Herzinfarkt – wer ist gefährdet?

Besonders gefährdet sind Menschen,

  • die an Diabetes mellitus leiden,
  • Bluthochdruck,
  • erhöhte Blutfettwerte
  • oder Übergewicht haben,
  • die sich zu wenig bewegen,
  • rauchen
  • oder in deren Familien Herz-Kreislauf-Erkrankungen aufgetreten sind.

Vorbeugen kann man durch einen gesunden Lebensstil. Dazu gehört:

  • nicht rauchen
  • genügend Bewegung, mindestens dreimal pro Woche 20 bis 30 Minuten
  • gesunde Ernährung, also wenig Fleisch und tierische Fette, dafür mehr Gemüse, Fisch und Vollkornprodukte
  • Vermeidung von Übergewicht
  • regelmäßige Blutdrucküberwachung

Woran erkenne ich einen Schlaganfall?

Je nachdem, wo es im Gehirn zu einem Schlaganfall kommt, können unterschiedliche neurologische Symptome auftreten. Typische plötzliche Ausfälle, die auf einen Schlaganfall hindeuten:

  • Schwäche oder Lähmung in Armen oder Beinen, verbunden mit Kraftlosigkeit
  • einseitige Gesichtslähmung mit hängendem Mundwinkel
  • Gefühlsstörung einer Körperseite (Taubheitsgefühl, Kribbeln)
  • Sehstörung
  • Störung beim Sprechen oder Hören
  • Schwindel mit Gangunsicherheit
  • Doppelbilder
  • Ungewohnt heftige Kopfschmerzen
  • Bewusstlosigkeit

Schlaganfall – wer ist gefährdet?

Besonders gefährdet sind Menschen,

  • die an Diabetes mellitus
  • oder Bluthochdruck leiden,
  • die erhöhte Blutfettwerte haben,
  • übergewichtig sind,
  • die an Durchblutungsstörungen leiden,
  • sich zu wenig bewegen,
  • erhöhte Cholesterinwerte haben,
  • die rauchen,
  • in deren Familien Herz-Kreislauf-Erkrankungen aufgetreten sind
  • oder die an altersbedingter Gefäßwandschwäche leiden.

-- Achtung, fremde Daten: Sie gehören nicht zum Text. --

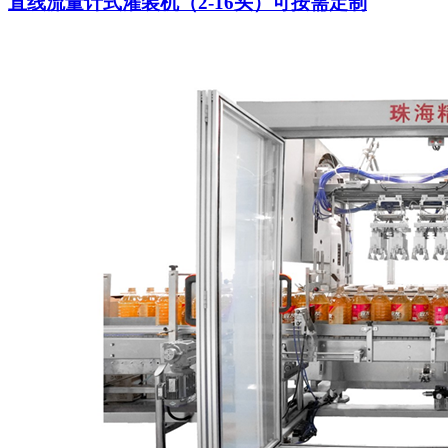
直线流量计式灌装机（2-16头）可按需定制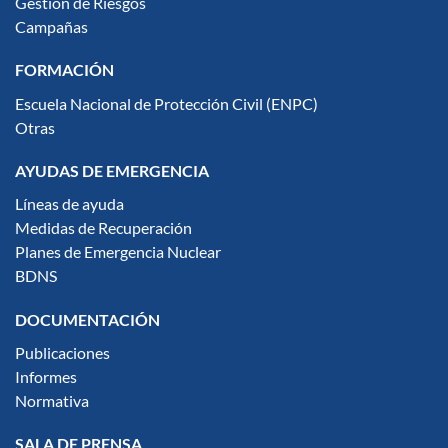
Gestión de Riesgos
Campañas
FORMACIÓN
Escuela Nacional de Protección Civil (ENPC)
Otras
AYUDAS DE EMERGENCIA
Líneas de ayuda
Medidas de Recuperación
Planes de Emergencia Nuclear
BDNS
DOCUMENTACIÓN
Publicaciones
Informes
Normativa
SALA DE PRENSA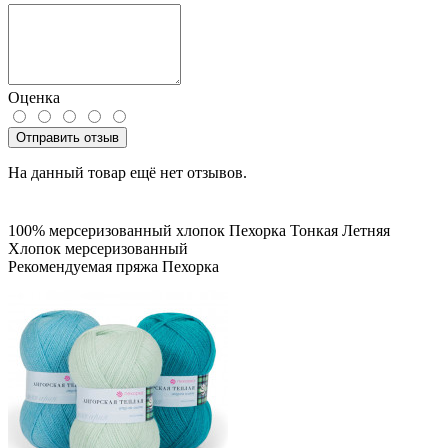
Оценка
Отправить отзыв
На данный товар ещё нет отзывов.
100% мерсеризованный хлопок
Пехорка
Тонкая
Летняя
Хлопок мерсеризованный
Рекомендуемая пряжа Пехорка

Vorbeugen kann man auch hier durch einen gesunden Lebensstil. Dazu gehört:

  • Verzicht aufs Rauchen
  • Genügend Bewegung, mindestens dreimal pro Woche 20 bis 30 Minuten
  • Gesunde Ernährung, also wenig Fleisch und tierische Fette, dafür mehr Gemüse, Fisch und Vollkornprodukte
  • Vermeidung von Übergewicht

Was bei einem Verdacht auf Schlaganfall oder Herzinfarkt zu tun ist

  • Bewahren Sie Ruhe!
  • Rufen Sie sofort unter Telefon 112 den Rettungsdienst!
  • Enge Kleidungsstücke öffnen
  • Den Betroffenen so lagern, dass es für ihn bequem ist. Sprechen sie ruhig mit ihm!
  • Atmung und Bewusstsein überwachen

Wenn der Betroffene plötzlich nicht mehr auf Ansprache oder Schütteln reagiert und nicht mehr normal atmet, liegt ein Herzstillstand vor – beginnen Sie in diesem Fall sofort mit der Wiederbelebung!

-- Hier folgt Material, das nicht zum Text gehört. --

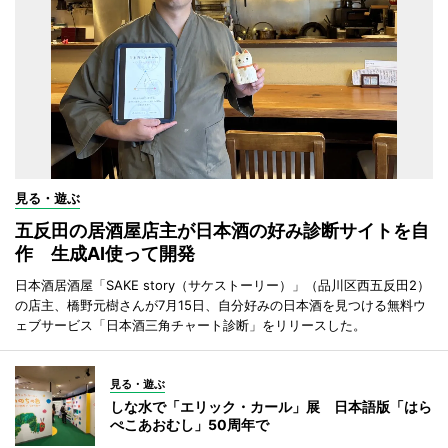
見る・遊ぶ
五反田の居酒屋店主が日本酒の好み診断サイトを自
作 生成AI使って開発
日本酒居酒屋「SAKE story（サケストーリー）」（品川区西五反田2）
の店主、橋野元樹さんが7月15日、自分好みの日本酒を見つける無料ウ
ェブサービス「日本酒三角チャート診断」をリリースした。
見る・遊ぶ
しな水で「エリック・カール」展 日本語版「はら
ぺこあおむし」50周年で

Legen Sie den Betroffenen mit dem Rücken auf eine harte Unterlage (Fußboden). Knien Sie sich an eine Seite des Betroffenen und legen Sie einen Handballen auf die Mitte des Brustkorbes und die zweite Hand auf den Handrücken der Ersten. Drücken Sie mit gestreckten Armen das Brustbein tief (mindestens fünf Zentimeter) und schnell (100- bis 120-mal pro Minute) in Richtung Wirbelsäule.

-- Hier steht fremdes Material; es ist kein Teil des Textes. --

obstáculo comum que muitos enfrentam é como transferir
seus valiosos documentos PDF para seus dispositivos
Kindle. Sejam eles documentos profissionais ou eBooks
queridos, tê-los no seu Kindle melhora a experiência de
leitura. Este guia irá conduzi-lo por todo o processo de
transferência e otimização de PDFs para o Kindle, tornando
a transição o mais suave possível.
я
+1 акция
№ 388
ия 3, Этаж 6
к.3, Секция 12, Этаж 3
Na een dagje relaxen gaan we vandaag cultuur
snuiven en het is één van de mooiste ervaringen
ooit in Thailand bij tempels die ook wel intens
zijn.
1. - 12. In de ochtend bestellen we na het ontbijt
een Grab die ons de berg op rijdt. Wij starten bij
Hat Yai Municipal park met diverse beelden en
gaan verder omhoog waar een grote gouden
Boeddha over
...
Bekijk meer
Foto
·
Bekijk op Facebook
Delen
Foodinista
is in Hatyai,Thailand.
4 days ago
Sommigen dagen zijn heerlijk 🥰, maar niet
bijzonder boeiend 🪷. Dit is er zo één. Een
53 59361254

Als Richtschnur für den richtigen Rhythmus bietet sich hier die Musik an. „Stayin‘ Alive“ von den Bee Gees, „Dancing Queen“ von Abba oder auch „Like a Prayer“ von Madonna geben mit 100 bis 120 Beats pro Minute den richtigen Takt vor. Mit 116 Beats pro Minute ebenfalls hilfreich, wenn auch textlich nicht ganz passend: „Highway to Hell“ von AC/DC.

Nach jedem Drücken soll das Brustbein vollständig entlastet werden, ohne dass Sie den Kontakt zwischen Hand und Brustbein verlieren. Die Herzdruckmassage wird so lange fortgeführt, bis das Rettungsteam eintrifft.